If you ask doctors in the United States, or patients with liver disease, or the average person on the street, the answer that you usually get is that Hepatitis C is worse.  Hepatitis C has a bad reputation in the media and with the public. We, at the Hepatitis B Foundation, tend to think that hepatitis B is the worse disease, but until now we have not had any basis for that answer. Now we do.

Recently a group of investigators from Johns Hopkins University published a paper with the title “Comparative Risk of Liver-Related Mortality from Chronic Hepatitis B Versus Chronic Hepatitis C Virus Infection”.  The answer from this publication is that hepatitis B is more likely to cause liver related death than hepatitis C.  It is worth dwelling on how the authors came to this conclusion: unexpectedly, the AIDS epidemic triggered the studies, which made the conclusion possible.

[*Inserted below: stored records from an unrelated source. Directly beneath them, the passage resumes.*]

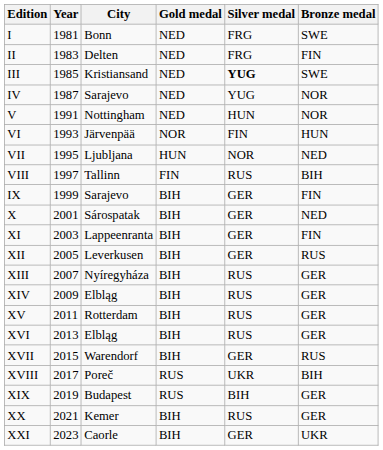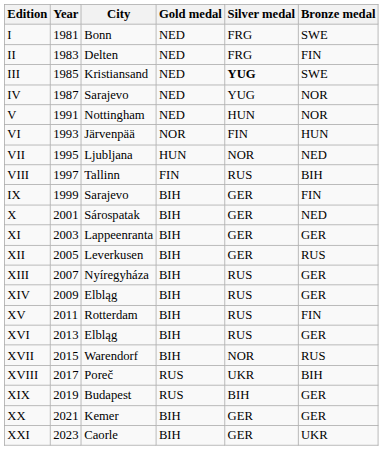XI | Bronze medal: FIN -> GER
XV | Bronze medal: GER -> FIN
XVII | Silver medal: GER -> NOR
XX | Silver medal: RUS -> GER
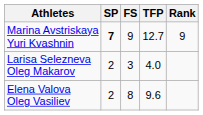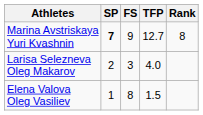Marina Avstriskaya Yuri Kvashnin | Rank: 9 -> 8
Elena Valova Oleg Vasiliev | SP: 2 -> 1
Elena Valova Oleg Vasiliev | TFP: 9.6 -> 1.5
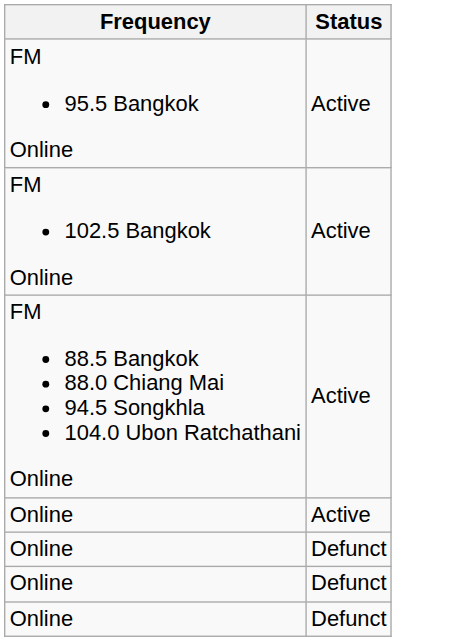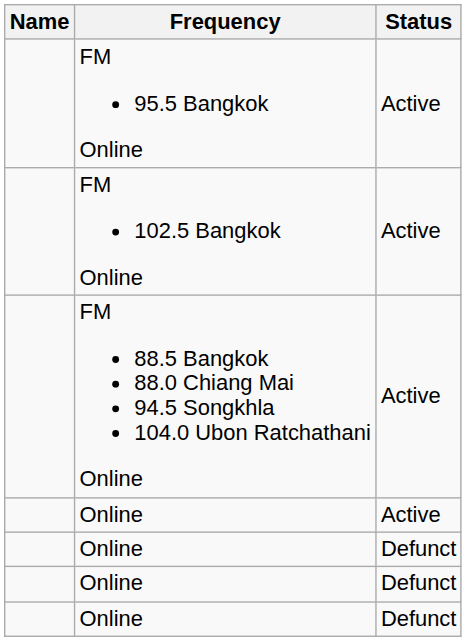+ column: Name
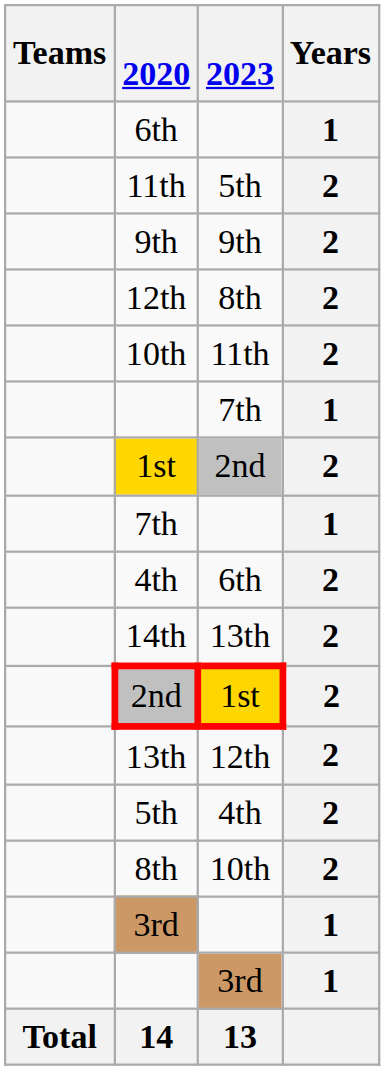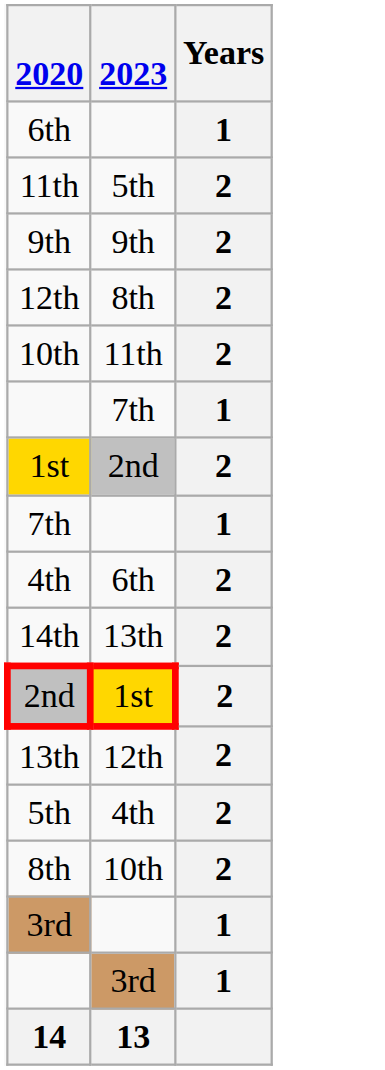- column: Teams | Total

Acquired immune deficiency disease (AIDS) was first reported in the United States in 1981. The disease appeared to be deadly, and it was thought-to-be confined to homosexual men. In fact, it was initially called Gay Related Immune Deficiency or GRID.  Although it was soon proven that this new immune deficiency disease was not limited to gay men, it is true that men who had sex with men (MSM) accounted for most of the early cases.  In the 1970’s there were several reports that MSM had a high incidence of hepatitis B.  For the initial clinical trial of the then new hepatitis B vaccine, MSM in New York City were selected as the study population because of their high risk for hepatitis B infection. In the trial about 27% of the unvaccinated population became infected with hepatitis B virus (HBV) within 18 months, whereas less than 3% of the men who received the vaccine became infected over the same time interval.  This result proved the efficacy of the vaccine.

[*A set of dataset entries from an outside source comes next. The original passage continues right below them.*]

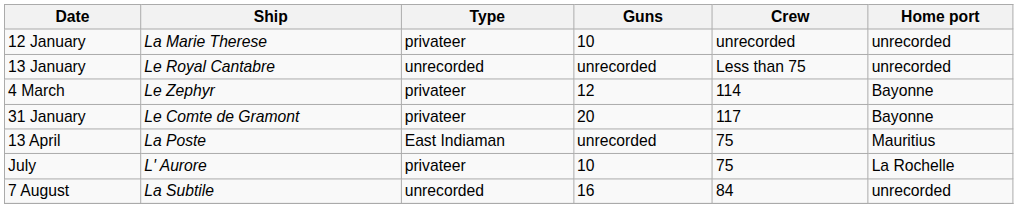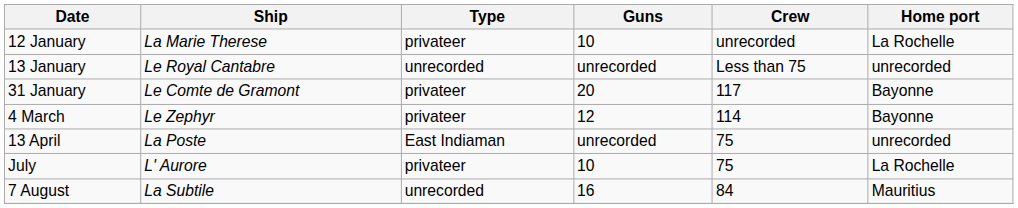12 January | Home port: unrecorded -> La Rochelle
rows swapped: 31 January <-> 4 March
13 April | Home port: Mauritius -> unrecorded
7 August | Home port: unrecorded -> Mauritius
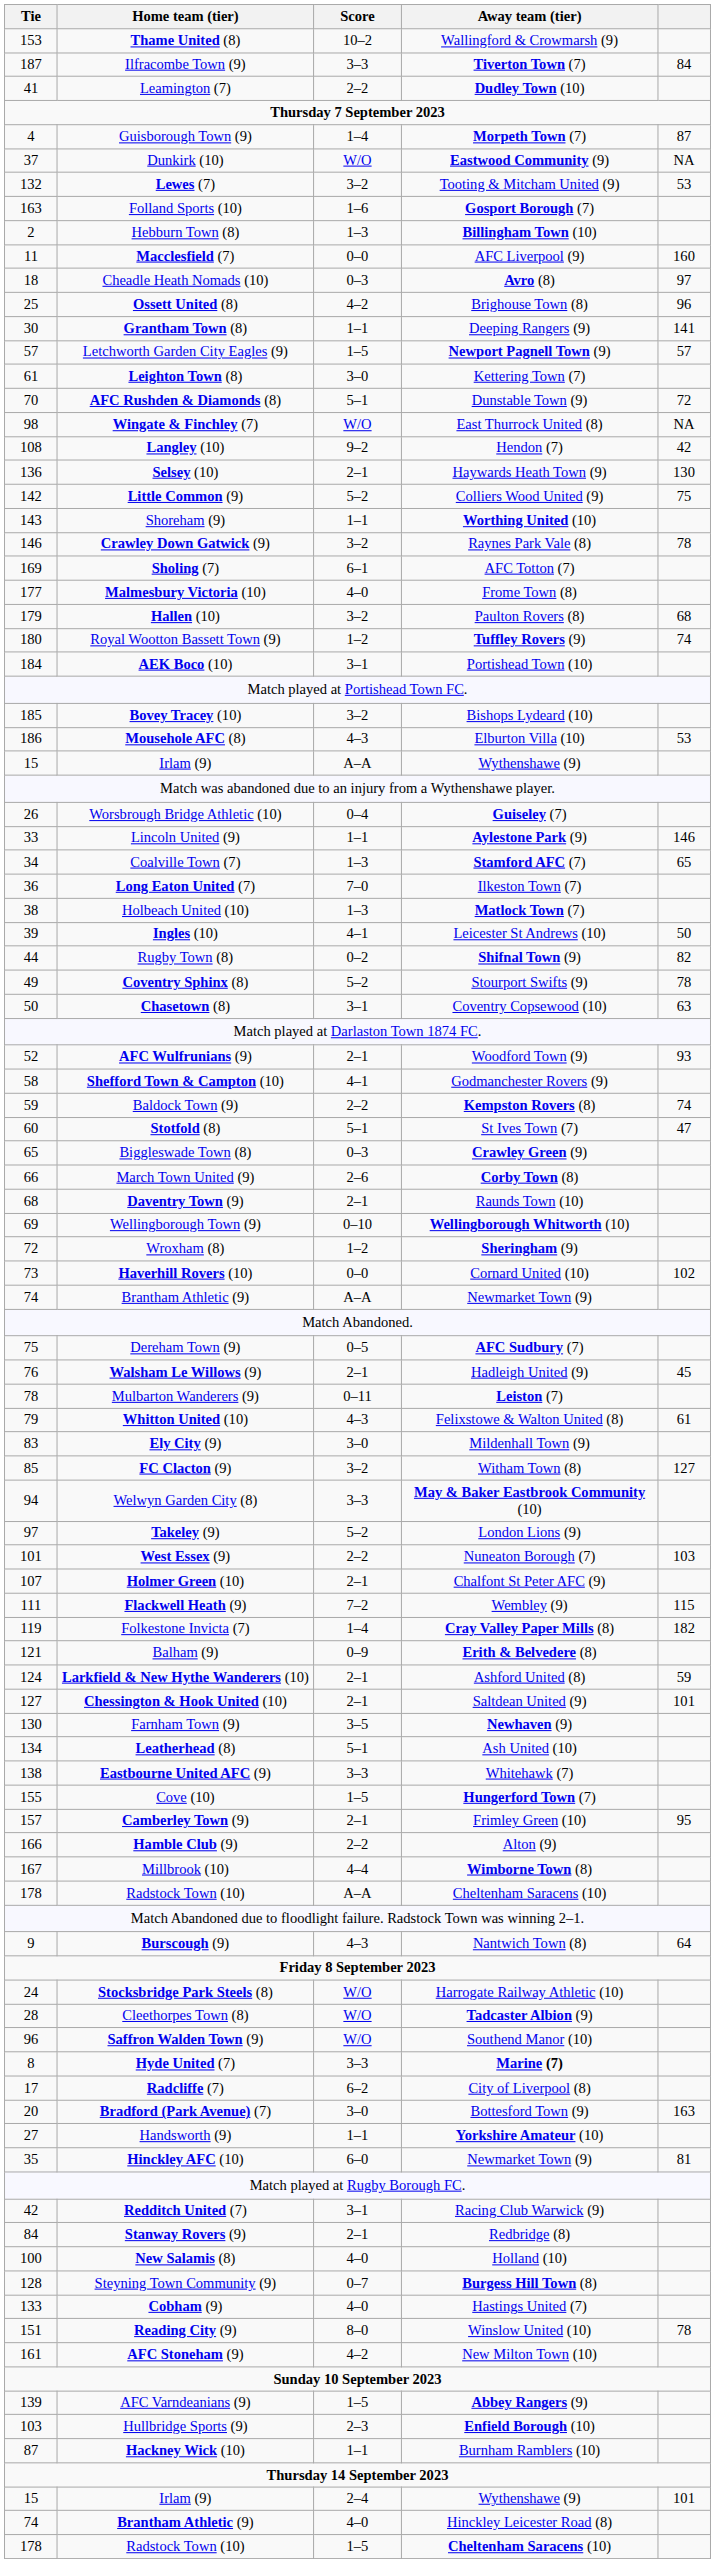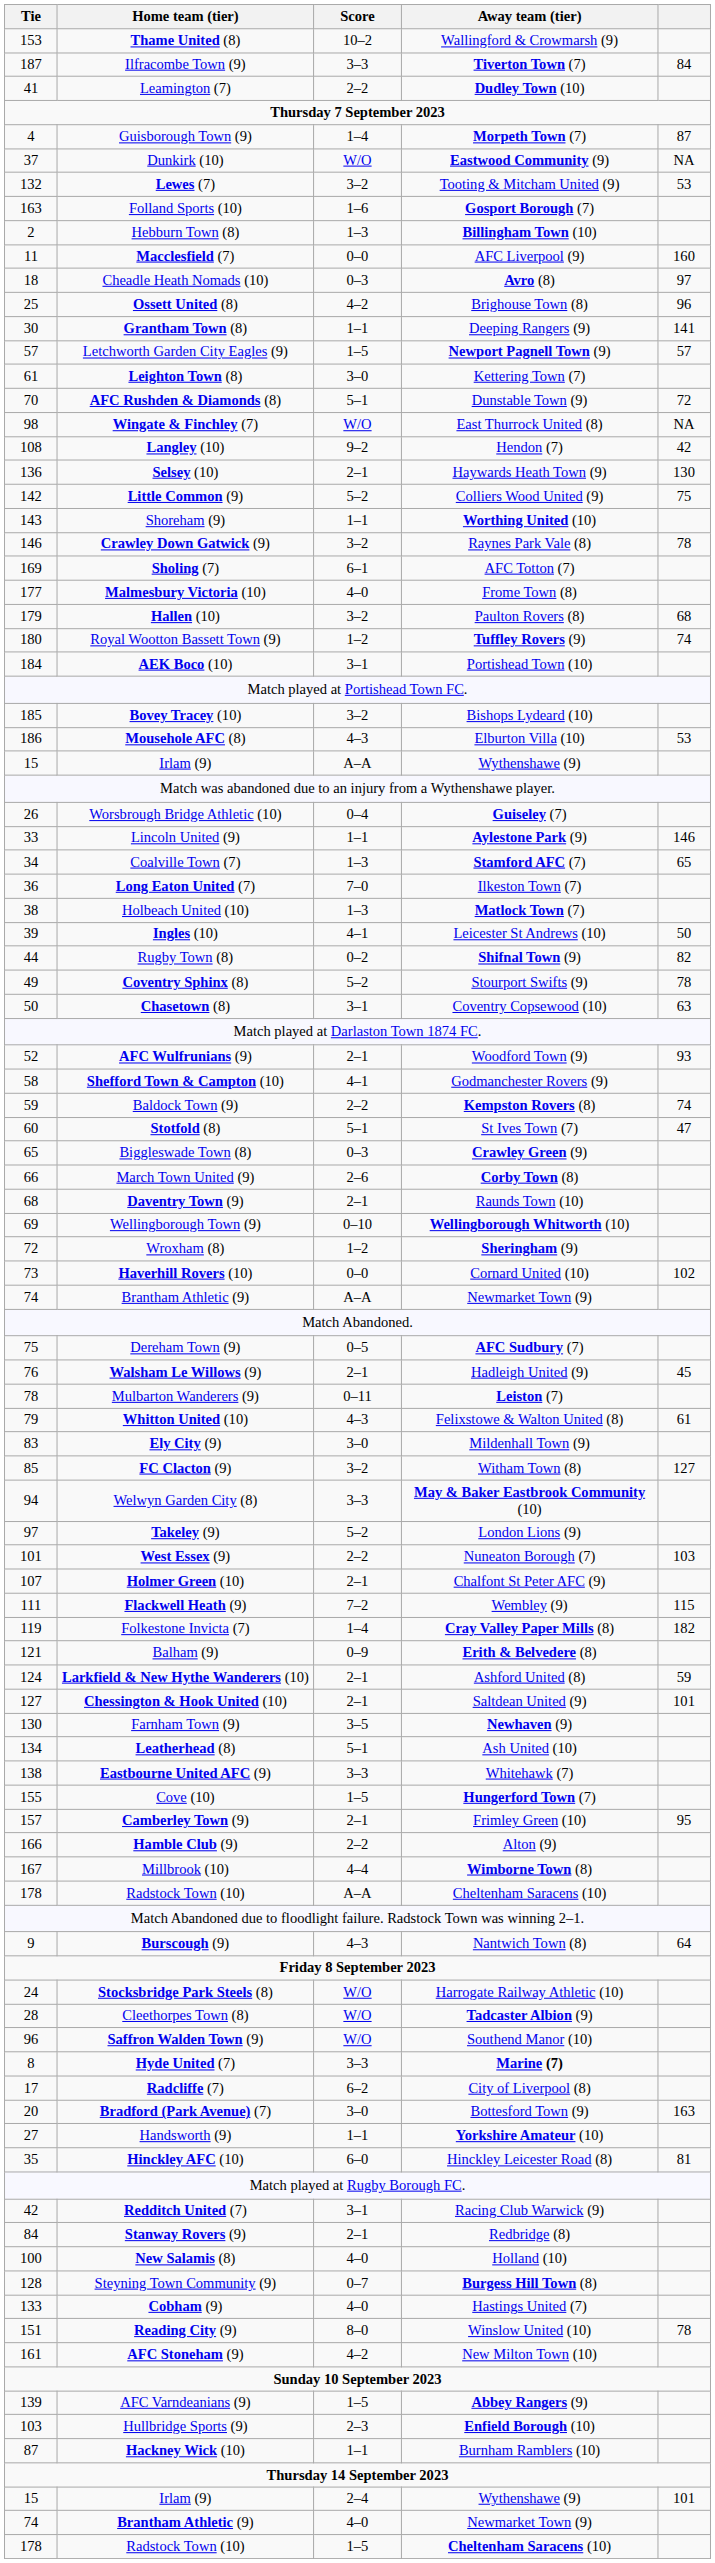Hinckley AFC (10) | Away team (tier): Newmarket Town (9) -> Hinckley Leicester Road (8)
Brantham Athletic (9) / 4–0 | Away team (tier): Hinckley Leicester Road (8) -> Newmarket Town (9)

Fast forward to 1984 before the virus causing AIDS was clearly identified, several researchers suggested that a variant of hepatitis B was the cause. A group of investigators proposed a prospective study of MSM who had been tested for hepatitis B and a newly reported anti-HIV antibody, but who did not have immune deficiency disease.  By following the men over time, the thought was that it would be possible to observe which infection – HIV or hepatitis B or a combination of both – led to AIDS.

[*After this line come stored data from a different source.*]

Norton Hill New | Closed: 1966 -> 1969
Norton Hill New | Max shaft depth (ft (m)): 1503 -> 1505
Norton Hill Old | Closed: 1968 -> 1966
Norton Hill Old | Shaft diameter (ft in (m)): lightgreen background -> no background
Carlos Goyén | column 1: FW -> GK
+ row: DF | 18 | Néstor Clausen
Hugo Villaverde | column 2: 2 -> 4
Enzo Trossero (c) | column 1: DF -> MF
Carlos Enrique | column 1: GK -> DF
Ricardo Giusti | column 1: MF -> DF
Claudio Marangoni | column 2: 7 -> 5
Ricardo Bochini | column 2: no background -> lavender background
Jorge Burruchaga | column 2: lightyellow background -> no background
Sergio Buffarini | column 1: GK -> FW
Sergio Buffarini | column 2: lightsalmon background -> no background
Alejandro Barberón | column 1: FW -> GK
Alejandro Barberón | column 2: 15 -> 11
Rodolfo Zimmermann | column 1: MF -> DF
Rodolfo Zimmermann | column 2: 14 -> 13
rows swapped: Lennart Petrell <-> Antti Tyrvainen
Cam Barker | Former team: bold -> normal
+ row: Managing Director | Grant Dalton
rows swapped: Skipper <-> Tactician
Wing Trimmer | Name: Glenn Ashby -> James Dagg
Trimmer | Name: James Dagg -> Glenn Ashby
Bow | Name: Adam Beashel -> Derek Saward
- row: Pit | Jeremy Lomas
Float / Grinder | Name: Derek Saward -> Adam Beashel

MSM were recruited from 4 cities in the USA (Baltimore, Chicago, Pittsburgh, Los Angeles); thereafter called the Multicenter Cohort Study (MACS).  Over four time intervals from 1984 to 2002, 6972 MSM were enrolled.  The men were followed until 2010, on average for more than 8 years. Serum samples were collected every 6 months, frozen and stored.  Although the hepatitis C virus had not yet been identified in 1984, all the samples were later tested for HIV, HBV and hepatitis C virus (HCV).  All deaths were recorded as were all liver related deaths.

The results were surprising. Comparable numbers of men were infected with HBV and HCV, but MSM with chronic hepatitis B were twice as likely to die a liver related death as the men with chronic hepatitis C.  The statistical analyses were carefully done to account for the treatments of HCV, HBV, and HIV that were used during the course of the study.  Immunodeficiency further increased the risk of liver death in the men with hepatitis B over that in the men with chronic hepatitis C.

The study showed that in the two and a half decades after 1984, hepatitis B infection was more serious than hepatitis C. Now, in 2012, this difference is even greater. Chronic hepatitis C has become a curable disease.  Chronic hepatitis B is manageable, but not yet curable.  This means that hepatitis B, which was already a worse disease than hepatitis C before the new therapies for HCV, is now a much more important unsolved health problem.